=== Exercise inputs ===

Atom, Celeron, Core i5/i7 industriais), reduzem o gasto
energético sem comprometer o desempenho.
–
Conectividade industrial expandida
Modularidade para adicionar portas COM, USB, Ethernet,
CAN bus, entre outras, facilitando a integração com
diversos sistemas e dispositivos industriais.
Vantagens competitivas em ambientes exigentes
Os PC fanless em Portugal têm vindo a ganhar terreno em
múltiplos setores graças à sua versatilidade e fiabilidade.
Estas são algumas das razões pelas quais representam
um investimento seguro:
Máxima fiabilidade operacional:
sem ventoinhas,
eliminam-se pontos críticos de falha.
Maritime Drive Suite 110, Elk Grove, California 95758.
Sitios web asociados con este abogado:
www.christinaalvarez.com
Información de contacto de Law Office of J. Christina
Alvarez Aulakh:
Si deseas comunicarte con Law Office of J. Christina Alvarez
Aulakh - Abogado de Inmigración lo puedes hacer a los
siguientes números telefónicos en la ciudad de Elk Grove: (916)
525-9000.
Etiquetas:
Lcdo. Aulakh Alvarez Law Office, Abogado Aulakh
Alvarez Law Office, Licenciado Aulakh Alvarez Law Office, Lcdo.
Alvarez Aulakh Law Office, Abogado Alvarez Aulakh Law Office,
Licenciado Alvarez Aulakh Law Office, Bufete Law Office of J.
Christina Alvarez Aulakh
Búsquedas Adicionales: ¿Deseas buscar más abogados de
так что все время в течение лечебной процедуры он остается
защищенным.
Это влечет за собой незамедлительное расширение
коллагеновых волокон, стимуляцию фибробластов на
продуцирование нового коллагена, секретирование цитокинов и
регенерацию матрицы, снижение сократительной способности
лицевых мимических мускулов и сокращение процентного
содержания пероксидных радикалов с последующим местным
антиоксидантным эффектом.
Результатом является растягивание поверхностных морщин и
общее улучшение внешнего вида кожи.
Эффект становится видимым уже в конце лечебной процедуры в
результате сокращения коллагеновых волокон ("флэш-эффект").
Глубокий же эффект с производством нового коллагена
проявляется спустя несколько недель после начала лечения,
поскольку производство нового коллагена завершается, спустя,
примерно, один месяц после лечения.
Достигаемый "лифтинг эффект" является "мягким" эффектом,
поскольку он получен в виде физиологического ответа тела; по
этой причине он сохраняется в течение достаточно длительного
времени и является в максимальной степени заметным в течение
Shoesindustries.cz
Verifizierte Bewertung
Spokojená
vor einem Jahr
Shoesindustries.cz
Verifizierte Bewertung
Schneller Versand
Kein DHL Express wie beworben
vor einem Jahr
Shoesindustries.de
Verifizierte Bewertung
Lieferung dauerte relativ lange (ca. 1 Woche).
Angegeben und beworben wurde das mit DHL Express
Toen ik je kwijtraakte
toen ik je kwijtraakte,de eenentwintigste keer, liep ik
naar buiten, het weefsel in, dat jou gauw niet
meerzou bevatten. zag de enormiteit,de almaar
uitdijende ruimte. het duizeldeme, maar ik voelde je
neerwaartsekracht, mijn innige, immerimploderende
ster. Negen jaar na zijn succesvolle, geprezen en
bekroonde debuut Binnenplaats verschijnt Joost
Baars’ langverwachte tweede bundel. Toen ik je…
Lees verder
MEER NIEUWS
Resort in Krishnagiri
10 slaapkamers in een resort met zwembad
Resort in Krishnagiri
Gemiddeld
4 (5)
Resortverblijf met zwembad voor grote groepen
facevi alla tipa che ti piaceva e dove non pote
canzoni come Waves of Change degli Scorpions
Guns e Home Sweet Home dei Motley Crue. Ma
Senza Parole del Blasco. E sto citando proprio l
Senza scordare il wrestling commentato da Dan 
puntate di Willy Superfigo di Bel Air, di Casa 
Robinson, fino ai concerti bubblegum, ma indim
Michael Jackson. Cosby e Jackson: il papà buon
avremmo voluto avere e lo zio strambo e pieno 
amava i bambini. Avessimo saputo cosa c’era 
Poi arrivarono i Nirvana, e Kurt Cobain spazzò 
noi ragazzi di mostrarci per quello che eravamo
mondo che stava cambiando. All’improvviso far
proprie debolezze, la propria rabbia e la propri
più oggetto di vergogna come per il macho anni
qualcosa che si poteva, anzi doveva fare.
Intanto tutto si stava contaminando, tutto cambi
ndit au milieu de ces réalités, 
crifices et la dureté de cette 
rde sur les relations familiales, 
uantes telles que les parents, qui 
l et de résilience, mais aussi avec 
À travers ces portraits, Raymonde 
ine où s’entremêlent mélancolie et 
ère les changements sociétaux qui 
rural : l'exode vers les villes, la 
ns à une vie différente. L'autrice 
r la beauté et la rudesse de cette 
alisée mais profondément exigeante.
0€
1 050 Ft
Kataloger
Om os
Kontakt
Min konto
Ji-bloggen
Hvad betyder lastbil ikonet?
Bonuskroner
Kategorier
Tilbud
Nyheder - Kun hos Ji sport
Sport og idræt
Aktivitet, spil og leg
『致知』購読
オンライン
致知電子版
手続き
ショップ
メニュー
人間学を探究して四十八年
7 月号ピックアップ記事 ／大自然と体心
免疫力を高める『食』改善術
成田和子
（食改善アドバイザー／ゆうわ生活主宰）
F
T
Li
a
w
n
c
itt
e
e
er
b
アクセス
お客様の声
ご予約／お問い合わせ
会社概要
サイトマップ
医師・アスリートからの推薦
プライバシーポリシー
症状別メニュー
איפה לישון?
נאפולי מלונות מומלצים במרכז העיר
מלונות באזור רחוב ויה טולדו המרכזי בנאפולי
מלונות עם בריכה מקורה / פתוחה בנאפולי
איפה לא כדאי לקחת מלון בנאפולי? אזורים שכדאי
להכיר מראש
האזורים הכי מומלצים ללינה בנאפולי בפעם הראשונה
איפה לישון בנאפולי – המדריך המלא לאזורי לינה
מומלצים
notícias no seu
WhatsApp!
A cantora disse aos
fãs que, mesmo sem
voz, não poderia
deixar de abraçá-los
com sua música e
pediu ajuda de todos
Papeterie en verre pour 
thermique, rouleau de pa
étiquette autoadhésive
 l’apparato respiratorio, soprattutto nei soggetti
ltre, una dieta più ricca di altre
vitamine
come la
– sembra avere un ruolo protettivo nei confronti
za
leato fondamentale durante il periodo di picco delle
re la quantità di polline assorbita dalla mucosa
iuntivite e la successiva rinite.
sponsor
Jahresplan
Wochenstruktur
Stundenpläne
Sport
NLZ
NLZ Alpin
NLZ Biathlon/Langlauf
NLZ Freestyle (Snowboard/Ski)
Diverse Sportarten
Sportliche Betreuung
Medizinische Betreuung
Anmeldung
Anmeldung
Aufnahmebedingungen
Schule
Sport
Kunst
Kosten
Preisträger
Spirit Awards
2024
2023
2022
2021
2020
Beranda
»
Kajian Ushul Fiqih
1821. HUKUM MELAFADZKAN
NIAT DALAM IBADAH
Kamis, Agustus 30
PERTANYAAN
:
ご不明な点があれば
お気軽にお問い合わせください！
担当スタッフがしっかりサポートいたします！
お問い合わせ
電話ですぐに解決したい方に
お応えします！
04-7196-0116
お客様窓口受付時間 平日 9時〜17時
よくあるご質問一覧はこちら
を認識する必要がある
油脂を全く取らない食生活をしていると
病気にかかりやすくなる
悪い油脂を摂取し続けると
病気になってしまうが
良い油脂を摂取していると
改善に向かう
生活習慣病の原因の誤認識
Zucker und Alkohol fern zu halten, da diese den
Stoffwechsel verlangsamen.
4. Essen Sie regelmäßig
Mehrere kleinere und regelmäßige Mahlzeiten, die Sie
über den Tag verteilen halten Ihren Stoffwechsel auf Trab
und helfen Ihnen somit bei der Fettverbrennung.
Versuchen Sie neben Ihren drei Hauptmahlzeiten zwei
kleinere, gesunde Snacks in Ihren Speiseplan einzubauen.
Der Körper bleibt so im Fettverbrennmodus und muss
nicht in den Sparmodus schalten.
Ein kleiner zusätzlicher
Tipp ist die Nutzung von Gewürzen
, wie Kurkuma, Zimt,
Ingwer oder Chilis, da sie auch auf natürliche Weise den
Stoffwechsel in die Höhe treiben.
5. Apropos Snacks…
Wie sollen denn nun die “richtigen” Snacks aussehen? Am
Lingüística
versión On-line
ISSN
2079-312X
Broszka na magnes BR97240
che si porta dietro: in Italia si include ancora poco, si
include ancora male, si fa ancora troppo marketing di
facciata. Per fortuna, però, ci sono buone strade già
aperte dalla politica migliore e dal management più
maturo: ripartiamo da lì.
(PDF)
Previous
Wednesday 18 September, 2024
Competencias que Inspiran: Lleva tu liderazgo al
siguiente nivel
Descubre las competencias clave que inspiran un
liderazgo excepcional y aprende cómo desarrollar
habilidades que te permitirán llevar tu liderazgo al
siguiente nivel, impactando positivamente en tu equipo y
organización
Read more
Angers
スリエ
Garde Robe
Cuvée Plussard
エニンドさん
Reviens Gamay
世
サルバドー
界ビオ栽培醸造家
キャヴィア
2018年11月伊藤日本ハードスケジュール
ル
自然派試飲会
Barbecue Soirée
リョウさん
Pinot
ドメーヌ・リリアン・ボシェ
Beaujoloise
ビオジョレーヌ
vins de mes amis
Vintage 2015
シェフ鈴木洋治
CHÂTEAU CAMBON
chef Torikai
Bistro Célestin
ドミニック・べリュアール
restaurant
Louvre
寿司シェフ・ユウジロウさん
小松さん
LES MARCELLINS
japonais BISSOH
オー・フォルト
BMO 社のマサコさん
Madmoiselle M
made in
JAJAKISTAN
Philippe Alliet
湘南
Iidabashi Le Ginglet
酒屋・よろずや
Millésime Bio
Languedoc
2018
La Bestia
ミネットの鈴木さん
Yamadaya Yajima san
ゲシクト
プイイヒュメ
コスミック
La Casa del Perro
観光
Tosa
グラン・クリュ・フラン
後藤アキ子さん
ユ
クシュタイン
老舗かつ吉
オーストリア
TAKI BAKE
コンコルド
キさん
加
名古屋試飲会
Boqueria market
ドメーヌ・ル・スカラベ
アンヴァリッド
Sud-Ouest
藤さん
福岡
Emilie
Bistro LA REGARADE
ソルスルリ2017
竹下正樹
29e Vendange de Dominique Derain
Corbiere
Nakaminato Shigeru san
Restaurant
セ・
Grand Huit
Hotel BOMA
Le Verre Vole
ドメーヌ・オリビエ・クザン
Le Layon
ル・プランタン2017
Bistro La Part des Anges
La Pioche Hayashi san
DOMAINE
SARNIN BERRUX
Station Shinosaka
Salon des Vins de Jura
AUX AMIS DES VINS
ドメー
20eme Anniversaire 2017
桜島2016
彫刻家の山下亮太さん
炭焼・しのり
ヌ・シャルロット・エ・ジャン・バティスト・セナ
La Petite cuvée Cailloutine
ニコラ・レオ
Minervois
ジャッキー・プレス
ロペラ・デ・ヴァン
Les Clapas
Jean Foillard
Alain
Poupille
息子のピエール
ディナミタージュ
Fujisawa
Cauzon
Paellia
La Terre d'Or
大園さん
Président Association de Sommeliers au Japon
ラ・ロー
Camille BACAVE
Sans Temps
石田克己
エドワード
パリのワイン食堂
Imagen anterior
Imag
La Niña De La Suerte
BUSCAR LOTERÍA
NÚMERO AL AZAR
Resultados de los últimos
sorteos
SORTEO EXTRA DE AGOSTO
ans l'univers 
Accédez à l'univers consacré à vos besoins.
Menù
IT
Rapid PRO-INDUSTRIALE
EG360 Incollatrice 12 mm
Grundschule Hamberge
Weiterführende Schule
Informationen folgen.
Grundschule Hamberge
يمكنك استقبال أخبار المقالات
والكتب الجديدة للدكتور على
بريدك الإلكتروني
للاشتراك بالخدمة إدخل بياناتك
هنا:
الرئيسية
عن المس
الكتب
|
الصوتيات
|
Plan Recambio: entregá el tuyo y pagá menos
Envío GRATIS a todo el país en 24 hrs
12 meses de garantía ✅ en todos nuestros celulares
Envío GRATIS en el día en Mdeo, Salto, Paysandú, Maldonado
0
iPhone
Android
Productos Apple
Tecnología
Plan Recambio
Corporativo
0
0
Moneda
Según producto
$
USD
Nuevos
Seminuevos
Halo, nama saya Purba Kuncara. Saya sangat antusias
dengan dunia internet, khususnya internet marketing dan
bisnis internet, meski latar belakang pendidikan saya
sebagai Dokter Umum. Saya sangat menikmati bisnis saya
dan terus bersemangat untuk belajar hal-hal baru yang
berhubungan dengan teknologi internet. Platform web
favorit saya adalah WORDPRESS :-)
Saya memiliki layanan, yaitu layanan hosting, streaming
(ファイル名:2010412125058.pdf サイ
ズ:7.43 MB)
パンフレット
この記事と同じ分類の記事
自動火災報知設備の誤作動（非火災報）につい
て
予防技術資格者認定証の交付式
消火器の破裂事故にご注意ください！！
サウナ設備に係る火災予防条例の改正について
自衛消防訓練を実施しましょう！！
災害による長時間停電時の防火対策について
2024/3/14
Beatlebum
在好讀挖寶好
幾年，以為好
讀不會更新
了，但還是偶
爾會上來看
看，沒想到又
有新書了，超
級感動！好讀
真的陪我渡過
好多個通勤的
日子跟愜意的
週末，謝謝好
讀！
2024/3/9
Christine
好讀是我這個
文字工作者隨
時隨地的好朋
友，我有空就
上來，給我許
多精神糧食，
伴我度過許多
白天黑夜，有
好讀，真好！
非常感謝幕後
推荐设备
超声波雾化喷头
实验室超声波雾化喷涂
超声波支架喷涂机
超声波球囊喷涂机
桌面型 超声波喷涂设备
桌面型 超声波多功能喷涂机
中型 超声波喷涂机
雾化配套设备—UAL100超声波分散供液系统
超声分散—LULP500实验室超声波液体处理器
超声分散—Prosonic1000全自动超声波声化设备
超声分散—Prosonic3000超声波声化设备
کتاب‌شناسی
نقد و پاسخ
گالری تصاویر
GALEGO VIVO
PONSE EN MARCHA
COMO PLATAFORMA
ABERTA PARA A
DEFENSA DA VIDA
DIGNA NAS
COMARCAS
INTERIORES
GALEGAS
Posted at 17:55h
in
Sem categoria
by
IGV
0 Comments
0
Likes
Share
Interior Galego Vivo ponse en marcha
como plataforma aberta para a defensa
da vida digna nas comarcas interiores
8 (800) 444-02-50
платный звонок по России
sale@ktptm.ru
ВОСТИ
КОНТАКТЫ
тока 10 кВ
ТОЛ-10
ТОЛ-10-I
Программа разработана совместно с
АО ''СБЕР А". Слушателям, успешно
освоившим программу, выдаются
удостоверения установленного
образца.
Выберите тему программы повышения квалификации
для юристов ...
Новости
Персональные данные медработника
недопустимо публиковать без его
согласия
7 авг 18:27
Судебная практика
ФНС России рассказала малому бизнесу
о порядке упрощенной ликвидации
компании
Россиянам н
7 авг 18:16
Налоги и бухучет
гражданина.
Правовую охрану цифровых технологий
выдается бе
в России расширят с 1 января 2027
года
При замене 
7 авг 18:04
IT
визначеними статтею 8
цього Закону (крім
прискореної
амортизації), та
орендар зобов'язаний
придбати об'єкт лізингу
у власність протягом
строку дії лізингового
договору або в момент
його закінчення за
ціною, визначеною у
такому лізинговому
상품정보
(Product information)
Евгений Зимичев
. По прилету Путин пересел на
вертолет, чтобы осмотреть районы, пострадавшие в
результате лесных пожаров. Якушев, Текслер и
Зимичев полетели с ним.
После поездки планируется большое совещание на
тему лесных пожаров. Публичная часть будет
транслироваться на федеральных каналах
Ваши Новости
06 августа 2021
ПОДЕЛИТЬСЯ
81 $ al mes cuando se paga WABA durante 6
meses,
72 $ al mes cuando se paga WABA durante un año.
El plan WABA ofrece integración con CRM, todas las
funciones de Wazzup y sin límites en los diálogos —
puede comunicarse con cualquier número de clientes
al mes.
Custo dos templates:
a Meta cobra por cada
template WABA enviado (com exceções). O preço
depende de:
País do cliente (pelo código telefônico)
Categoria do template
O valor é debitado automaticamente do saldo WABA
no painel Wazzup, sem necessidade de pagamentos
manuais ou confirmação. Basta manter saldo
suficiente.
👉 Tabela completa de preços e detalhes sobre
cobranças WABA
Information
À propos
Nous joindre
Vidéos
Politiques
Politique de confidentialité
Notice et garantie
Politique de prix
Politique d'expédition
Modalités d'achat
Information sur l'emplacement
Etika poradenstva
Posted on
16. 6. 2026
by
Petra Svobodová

===

Rewrite the material from its first line through the line containing "Estas são algumas", swapping "versatilidade" for "flexibilidade" and leaving everything else unchanged.

Exercise result -
Atom, Celeron, Core i5/i7 industriais), reduzem o gasto
energético sem comprometer o desempenho.
–
Conectividade industrial expandida
Modularidade para adicionar portas COM, USB, Ethernet,
CAN bus, entre outras, facilitando a integração com
diversos sistemas e dispositivos industriais.
Vantagens competitivas em ambientes exigentes
Os PC fanless em Portugal têm vindo a ganhar terreno em
múltiplos setores graças à sua flexibilidade e fiabilidade.
Estas são algumas das razões pelas quais representam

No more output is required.